▸ REQUIRED TASKS:
• A. Decide whether each statement agrees with the passage about cameraphones below. Answer yes or no for each, and quote the words from the passage that settle it.
(i) The writer and a friend saw Bishop Magic Don Juan at a mall in Arlington, Texas.
(ii) The writer has plenty of experience with the iPhone.
(iii) The writer's second pang of regret about not owning a decent cameraphone came two weeks ago.
• B. In the passage about cameraphones below, what happens to the would-be-slim phone when a camera is attached to it?
• C. Write the next few sentences of the passage about cameraphones below, picking up right after its final sentence.

▸ EXTRACT TO READ:
BEGIN
aside from the time my friend rufus and i saw bishop magic don juan in the parks mall in arlington, texas, i have never really felt the particular need to have a cameraphone. to me, it just seems as though attaching a shitty camera to a decent phone just means that the would-be-slim phone becomes unnecessarily large, while still making you tote around a regular camera if you want to get a picture of anything but colored blurs surrounded by slightly more in focus blurs. now at this point, im sure the iphone using slice of my readership (pretty much just you, dan) will go to bat for the pictures you can take with it. ok. i have no real experience with it and, as such, cant really speak to ‘how awesome this new app is where it totally makes your iphone pictures look like they were taken with one of those gunpowder flashes from the civil war’. that being said, two weeks ago i had my second pang of regret for not having a decent cameraphone.
END
▸ DATA EXCERPTS:
BEGIN
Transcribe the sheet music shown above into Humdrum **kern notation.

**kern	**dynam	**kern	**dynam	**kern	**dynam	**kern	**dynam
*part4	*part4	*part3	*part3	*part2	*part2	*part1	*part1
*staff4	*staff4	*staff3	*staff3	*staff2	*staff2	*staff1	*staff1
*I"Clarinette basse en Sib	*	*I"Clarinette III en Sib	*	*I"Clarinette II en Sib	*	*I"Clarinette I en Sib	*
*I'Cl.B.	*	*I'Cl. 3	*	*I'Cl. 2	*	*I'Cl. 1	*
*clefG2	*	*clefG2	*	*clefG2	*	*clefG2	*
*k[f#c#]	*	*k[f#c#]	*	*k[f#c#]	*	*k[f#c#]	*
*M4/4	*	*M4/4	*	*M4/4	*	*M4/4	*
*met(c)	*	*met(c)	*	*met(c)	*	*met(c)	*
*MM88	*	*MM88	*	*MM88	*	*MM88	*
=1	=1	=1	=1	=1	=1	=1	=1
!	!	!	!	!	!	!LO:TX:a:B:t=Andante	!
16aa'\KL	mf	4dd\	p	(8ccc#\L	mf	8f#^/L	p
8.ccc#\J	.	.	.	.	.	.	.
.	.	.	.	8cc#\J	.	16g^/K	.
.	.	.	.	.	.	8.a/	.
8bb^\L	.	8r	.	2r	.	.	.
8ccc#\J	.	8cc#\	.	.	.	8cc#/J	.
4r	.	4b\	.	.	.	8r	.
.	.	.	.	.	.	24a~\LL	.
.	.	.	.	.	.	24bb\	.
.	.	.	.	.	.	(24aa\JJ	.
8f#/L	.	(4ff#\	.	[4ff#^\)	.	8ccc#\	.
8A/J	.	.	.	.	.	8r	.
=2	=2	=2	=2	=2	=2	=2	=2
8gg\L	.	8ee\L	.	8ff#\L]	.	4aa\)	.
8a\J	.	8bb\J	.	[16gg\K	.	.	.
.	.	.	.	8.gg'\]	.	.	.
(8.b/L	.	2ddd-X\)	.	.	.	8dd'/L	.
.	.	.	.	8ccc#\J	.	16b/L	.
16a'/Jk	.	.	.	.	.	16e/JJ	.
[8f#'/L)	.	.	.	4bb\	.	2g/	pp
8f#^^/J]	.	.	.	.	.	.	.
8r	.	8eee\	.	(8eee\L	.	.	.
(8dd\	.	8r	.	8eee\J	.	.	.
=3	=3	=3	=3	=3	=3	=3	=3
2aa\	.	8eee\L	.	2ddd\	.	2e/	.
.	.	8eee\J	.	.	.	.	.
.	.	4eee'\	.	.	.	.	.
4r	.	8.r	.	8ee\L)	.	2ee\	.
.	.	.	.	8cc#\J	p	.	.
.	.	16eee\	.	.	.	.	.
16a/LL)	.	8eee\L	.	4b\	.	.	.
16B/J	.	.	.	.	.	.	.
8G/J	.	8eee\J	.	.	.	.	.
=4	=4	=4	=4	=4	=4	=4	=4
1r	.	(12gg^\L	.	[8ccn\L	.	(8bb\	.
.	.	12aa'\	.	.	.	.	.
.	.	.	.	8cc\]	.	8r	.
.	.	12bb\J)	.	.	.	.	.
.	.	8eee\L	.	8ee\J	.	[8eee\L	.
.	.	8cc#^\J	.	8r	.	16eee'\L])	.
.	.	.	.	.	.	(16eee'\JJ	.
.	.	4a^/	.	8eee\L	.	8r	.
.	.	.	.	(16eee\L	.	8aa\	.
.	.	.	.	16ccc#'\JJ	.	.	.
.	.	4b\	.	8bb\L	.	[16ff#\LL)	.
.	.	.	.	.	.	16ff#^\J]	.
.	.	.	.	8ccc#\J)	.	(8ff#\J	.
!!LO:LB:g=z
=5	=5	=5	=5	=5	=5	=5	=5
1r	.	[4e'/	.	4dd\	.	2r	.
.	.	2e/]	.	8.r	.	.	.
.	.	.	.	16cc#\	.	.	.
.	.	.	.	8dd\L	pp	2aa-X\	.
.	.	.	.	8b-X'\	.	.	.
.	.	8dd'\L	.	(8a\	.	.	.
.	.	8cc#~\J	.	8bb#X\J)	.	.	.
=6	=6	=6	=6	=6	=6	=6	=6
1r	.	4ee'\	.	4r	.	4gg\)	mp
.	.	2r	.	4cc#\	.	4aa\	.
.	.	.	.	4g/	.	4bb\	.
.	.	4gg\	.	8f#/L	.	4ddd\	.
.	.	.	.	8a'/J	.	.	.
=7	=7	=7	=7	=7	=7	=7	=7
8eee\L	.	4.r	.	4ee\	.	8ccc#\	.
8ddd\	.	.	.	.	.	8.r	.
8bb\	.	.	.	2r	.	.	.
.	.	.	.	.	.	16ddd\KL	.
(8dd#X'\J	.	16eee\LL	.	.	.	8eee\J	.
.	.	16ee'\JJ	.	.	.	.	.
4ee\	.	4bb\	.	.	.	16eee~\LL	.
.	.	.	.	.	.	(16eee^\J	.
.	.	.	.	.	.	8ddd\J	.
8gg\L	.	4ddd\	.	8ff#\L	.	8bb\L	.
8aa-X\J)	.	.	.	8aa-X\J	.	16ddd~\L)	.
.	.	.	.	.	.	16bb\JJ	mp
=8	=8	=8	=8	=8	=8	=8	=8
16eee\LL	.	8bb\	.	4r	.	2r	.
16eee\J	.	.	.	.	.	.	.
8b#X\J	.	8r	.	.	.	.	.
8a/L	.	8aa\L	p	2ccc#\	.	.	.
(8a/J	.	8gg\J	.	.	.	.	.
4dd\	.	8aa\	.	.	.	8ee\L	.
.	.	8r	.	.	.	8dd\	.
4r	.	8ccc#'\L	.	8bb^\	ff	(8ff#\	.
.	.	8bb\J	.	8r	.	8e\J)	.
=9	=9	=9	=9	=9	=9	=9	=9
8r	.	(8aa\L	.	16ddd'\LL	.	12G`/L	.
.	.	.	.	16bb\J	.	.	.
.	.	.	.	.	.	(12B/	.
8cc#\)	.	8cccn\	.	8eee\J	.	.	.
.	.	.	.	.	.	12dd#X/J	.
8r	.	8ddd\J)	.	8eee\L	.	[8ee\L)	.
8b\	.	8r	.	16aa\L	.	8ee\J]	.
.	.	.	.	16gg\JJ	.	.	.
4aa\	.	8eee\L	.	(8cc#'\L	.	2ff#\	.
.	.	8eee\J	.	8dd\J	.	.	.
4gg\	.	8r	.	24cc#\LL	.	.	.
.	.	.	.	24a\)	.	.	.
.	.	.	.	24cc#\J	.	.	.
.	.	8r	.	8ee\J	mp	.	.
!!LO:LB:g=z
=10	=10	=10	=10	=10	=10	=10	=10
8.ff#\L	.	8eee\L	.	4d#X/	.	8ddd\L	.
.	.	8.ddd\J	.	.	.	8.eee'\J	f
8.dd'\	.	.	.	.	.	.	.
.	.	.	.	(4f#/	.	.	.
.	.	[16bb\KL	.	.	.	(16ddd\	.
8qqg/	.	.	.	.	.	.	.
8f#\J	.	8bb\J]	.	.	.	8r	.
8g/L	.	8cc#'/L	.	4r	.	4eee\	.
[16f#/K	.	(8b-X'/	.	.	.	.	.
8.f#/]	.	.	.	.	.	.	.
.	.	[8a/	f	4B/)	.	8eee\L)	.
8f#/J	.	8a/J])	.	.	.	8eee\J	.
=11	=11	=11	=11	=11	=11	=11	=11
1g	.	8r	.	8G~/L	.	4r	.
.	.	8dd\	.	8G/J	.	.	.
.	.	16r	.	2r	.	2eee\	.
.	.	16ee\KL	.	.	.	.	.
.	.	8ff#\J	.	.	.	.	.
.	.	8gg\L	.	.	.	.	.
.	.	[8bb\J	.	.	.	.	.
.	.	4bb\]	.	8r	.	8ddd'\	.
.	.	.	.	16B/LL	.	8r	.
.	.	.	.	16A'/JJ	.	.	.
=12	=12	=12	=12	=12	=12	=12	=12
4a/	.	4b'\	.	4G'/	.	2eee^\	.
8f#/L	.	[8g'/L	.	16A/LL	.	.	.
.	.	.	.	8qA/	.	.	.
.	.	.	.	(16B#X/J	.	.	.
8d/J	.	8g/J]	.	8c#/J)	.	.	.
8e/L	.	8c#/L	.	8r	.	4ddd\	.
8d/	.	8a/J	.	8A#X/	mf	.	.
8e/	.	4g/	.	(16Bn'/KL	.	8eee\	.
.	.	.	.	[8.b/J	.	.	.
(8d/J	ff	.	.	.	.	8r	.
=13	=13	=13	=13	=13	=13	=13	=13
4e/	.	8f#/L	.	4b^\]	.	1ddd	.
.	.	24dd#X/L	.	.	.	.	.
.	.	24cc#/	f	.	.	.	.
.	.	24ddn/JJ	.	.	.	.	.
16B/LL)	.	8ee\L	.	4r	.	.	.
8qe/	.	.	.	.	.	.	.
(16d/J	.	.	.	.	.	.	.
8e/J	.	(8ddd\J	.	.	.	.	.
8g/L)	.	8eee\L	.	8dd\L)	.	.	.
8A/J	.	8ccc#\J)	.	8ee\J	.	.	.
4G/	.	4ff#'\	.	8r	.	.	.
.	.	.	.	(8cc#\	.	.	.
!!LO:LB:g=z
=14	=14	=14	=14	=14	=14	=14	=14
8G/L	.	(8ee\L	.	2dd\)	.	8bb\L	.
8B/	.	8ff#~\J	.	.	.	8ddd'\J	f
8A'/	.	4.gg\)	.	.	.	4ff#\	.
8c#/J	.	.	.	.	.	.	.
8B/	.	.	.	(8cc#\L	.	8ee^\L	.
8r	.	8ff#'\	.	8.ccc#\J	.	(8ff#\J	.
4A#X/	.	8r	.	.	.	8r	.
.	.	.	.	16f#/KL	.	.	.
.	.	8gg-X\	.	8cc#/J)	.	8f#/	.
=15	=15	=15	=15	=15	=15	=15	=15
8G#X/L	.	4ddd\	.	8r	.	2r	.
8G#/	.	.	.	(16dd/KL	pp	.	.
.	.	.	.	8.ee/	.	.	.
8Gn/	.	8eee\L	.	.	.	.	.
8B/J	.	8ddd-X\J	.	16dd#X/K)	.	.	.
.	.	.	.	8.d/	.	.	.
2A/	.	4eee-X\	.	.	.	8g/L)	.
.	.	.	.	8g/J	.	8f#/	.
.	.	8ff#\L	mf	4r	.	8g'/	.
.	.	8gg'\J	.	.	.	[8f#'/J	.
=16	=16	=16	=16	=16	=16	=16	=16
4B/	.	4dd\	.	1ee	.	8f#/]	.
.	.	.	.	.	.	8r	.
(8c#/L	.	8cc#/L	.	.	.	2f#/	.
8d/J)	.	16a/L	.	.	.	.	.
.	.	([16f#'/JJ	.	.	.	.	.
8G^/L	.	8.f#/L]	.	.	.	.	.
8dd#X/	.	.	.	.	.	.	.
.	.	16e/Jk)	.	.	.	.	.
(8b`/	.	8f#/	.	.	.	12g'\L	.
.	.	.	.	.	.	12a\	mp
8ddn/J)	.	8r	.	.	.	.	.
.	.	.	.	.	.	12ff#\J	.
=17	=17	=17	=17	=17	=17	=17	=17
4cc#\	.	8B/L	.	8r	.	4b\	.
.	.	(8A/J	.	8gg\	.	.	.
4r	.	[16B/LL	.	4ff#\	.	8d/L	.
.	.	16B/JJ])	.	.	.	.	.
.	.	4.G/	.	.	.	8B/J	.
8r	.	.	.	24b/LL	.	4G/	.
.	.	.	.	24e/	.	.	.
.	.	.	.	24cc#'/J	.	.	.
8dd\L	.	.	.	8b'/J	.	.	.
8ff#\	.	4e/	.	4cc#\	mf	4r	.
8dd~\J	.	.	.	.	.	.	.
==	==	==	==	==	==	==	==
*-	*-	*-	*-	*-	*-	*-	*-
END
▸ ANSWERS PER TASK:
• A.
(i) Yes: "aside from the time my friend rufus and i saw bishop magic don juan in the parks mall in arlington, texas"
(ii) No: "i have no real experience with it"
(iii) Yes: "two weeks ago i had my second pang of regret for not having a decent cameraphone"

• B. It becomes unnecessarily large.

• C.
my roommate cooks and i were walking around a part of seoul called apgujeong - a quiet little neighborhood of restaurants and schools - looking for the academy where im going to take korean classes. we clearly had no idea where we were going, as all directions in korea, regardless of where the hell you are, include the line ‘take a left at the 2nd 7-11 and go to where the one crooked street hits the other crooked street’. needless to say, we were lost as hell and thank god, because we stumbled upon the greatest thing ive seen in a long time.
in front of a candy store called ‘chocolate castle’, there was a life-size cutout of barack obama. wait, let me be more specific. it was a life-size cutout of santa claus with barack obama’s face pasted over the jolly old elf’s, holding a bag of candy, with the words ‘chocolate castle’ emblazoned across the fluffy white bottom lining of his red coat. of course i immediately went for my camera, which i didnt have. the only real option left was the phone on my shitty 30 dollar korean cellphone. the picture, whos resolution can barely function as a background on my mighty 1-inch screen, is really all i have of the incredible sight. i tried to take a picture of my cellphone with my camera and post it, but it turned out kinda like when michael keaton cloned his clone in multiplicity* - a shitty copy of a lackluster original.
*sidebar: why the hell have i even seen that goddamn movie?! fuck you tbs!!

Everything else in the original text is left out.